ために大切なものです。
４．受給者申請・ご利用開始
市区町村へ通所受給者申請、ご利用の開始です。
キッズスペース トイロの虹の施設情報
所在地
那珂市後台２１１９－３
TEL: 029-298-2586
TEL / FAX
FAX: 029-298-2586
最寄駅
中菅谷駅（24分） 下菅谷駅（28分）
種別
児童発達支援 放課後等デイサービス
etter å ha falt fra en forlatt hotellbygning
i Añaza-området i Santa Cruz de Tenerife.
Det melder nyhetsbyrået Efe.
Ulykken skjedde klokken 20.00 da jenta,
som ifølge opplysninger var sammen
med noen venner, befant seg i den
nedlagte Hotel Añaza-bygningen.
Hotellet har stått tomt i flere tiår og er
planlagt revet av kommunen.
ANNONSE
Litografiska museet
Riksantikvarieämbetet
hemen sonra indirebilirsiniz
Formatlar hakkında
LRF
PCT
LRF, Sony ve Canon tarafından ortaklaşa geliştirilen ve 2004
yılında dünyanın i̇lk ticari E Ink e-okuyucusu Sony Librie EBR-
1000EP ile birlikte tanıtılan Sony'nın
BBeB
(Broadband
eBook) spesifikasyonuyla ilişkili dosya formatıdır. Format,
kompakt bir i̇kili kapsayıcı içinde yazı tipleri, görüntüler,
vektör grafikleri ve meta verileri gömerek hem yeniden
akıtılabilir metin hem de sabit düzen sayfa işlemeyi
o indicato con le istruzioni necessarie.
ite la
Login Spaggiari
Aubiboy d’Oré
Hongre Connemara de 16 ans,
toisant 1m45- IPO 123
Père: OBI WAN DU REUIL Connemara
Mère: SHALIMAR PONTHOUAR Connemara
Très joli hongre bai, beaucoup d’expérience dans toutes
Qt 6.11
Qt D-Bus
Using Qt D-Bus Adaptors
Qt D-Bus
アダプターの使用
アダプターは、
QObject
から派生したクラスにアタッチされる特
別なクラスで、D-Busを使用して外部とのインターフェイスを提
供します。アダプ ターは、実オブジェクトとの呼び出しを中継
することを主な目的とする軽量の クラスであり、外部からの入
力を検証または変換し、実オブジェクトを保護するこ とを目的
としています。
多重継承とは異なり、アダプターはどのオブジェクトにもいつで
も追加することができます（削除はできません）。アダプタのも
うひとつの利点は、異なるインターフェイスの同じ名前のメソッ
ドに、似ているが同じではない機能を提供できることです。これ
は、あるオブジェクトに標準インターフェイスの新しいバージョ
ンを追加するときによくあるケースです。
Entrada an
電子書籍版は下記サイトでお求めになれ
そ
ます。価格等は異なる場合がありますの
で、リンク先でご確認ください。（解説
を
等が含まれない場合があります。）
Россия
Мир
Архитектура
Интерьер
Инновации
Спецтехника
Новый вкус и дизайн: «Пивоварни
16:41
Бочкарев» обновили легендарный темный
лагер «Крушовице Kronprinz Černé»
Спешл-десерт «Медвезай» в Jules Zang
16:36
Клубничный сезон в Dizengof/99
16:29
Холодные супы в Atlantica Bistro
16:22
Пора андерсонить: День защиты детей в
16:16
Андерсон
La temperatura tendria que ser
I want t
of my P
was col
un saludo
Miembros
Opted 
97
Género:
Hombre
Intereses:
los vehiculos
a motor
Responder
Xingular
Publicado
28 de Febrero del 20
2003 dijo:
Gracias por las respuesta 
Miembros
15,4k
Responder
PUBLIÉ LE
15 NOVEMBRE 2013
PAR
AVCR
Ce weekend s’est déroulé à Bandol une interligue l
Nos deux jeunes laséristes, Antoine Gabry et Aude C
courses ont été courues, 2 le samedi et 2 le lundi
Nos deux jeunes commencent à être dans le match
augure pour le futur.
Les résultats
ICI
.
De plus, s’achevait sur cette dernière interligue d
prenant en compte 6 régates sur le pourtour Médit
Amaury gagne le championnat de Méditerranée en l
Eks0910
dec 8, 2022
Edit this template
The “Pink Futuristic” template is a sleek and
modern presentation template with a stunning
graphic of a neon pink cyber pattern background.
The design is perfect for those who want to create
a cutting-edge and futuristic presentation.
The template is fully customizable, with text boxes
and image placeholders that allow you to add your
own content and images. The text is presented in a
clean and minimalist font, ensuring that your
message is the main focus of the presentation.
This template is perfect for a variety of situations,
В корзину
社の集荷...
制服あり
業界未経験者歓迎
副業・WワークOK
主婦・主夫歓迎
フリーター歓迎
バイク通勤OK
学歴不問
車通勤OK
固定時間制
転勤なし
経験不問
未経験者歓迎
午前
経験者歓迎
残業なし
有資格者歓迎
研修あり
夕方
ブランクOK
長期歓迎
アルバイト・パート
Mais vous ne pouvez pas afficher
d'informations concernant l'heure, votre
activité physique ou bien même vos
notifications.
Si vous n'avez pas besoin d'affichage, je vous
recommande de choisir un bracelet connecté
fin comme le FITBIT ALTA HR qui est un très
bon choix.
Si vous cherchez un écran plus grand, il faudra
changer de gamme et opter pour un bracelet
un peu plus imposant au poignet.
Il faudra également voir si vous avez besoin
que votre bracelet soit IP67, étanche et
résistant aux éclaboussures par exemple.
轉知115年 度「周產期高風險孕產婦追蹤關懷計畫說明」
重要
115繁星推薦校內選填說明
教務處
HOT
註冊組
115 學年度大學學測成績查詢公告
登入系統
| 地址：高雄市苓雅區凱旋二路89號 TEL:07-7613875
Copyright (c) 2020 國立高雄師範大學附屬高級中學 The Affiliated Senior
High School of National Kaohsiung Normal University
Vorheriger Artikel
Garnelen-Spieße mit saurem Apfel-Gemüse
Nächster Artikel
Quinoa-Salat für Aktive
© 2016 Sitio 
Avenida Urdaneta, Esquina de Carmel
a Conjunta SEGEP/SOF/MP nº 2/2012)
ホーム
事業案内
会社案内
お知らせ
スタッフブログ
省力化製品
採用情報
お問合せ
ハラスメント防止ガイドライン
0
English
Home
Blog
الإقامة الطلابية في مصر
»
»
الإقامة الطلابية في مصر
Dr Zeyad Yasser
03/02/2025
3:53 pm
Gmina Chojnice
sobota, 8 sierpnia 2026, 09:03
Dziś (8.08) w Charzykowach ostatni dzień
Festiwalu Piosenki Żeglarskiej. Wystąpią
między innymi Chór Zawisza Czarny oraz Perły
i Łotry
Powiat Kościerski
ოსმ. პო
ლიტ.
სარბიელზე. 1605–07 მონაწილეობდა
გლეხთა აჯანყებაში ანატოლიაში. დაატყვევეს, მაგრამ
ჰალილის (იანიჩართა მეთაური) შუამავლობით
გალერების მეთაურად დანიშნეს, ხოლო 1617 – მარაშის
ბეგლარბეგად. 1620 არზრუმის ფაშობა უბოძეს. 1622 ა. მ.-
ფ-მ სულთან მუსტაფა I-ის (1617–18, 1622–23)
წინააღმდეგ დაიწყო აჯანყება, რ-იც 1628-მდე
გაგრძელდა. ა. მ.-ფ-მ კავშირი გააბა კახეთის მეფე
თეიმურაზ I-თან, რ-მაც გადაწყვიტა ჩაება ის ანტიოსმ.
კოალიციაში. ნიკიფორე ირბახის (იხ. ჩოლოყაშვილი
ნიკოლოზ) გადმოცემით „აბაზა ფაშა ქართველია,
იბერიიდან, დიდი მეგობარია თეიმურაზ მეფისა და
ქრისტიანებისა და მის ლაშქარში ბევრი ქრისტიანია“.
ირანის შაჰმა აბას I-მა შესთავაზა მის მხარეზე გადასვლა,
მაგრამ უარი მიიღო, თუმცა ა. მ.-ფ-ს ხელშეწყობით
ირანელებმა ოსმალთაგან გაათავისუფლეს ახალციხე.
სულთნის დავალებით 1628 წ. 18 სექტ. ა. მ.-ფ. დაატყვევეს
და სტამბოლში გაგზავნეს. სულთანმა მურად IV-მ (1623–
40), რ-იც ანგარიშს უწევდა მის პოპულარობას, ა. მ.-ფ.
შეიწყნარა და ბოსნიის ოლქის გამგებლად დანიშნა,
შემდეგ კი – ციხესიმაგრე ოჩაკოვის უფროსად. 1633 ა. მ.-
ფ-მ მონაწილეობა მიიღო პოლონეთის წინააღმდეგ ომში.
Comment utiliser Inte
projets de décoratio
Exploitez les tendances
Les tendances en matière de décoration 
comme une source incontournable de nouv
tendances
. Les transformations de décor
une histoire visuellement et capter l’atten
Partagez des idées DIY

+--

EXERCISE INSTRUCTIONS: Would you copy out exactly the lines above that start at the one containing "することを主な目的とする軽量の クラスであり、外部からの入" and end at the one containing "Nos deux jeunes laséristes, Antoine", inclusive?

RESULT:
することを主な目的とする軽量の クラスであり、外部からの入
力を検証または変換し、実オブジェクトを保護するこ とを目的
としています。
多重継承とは異なり、アダプターはどのオブジェクトにもいつで
も追加することができます（削除はできません）。アダプタのも
うひとつの利点は、異なるインターフェイスの同じ名前のメソッ
ドに、似ているが同じではない機能を提供できることです。これ
は、あるオブジェクトに標準インターフェイスの新しいバージョ
ンを追加するときによくあるケースです。
Entrada an
電子書籍版は下記サイトでお求めになれ
そ
ます。価格等は異なる場合がありますの
で、リンク先でご確認ください。（解説
を
等が含まれない場合があります。）
Россия
Мир
Архитектура
Интерьер
Инновации
Спецтехника
Новый вкус и дизайн: «Пивоварни
16:41
Бочкарев» обновили легендарный темный
лагер «Крушовице Kronprinz Černé»
Спешл-десерт «Медвезай» в Jules Zang
16:36
Клубничный сезон в Dizengof/99
16:29
Холодные супы в Atlantica Bistro
16:22
Пора андерсонить: День защиты детей в
16:16
Андерсон
La temperatura tendria que ser
I want t
of my P
was col
un saludo
Miembros
Opted 
97
Género:
Hombre
Intereses:
los vehiculos
a motor
Responder
Xingular
Publicado
28 de Febrero del 20
2003 dijo:
Gracias por las respuesta 
Miembros
15,4k
Responder
PUBLIÉ LE
15 NOVEMBRE 2013
PAR
AVCR
Ce weekend s’est déroulé à Bandol une interligue l
Nos deux jeunes laséristes, Antoine Gabry et Aude C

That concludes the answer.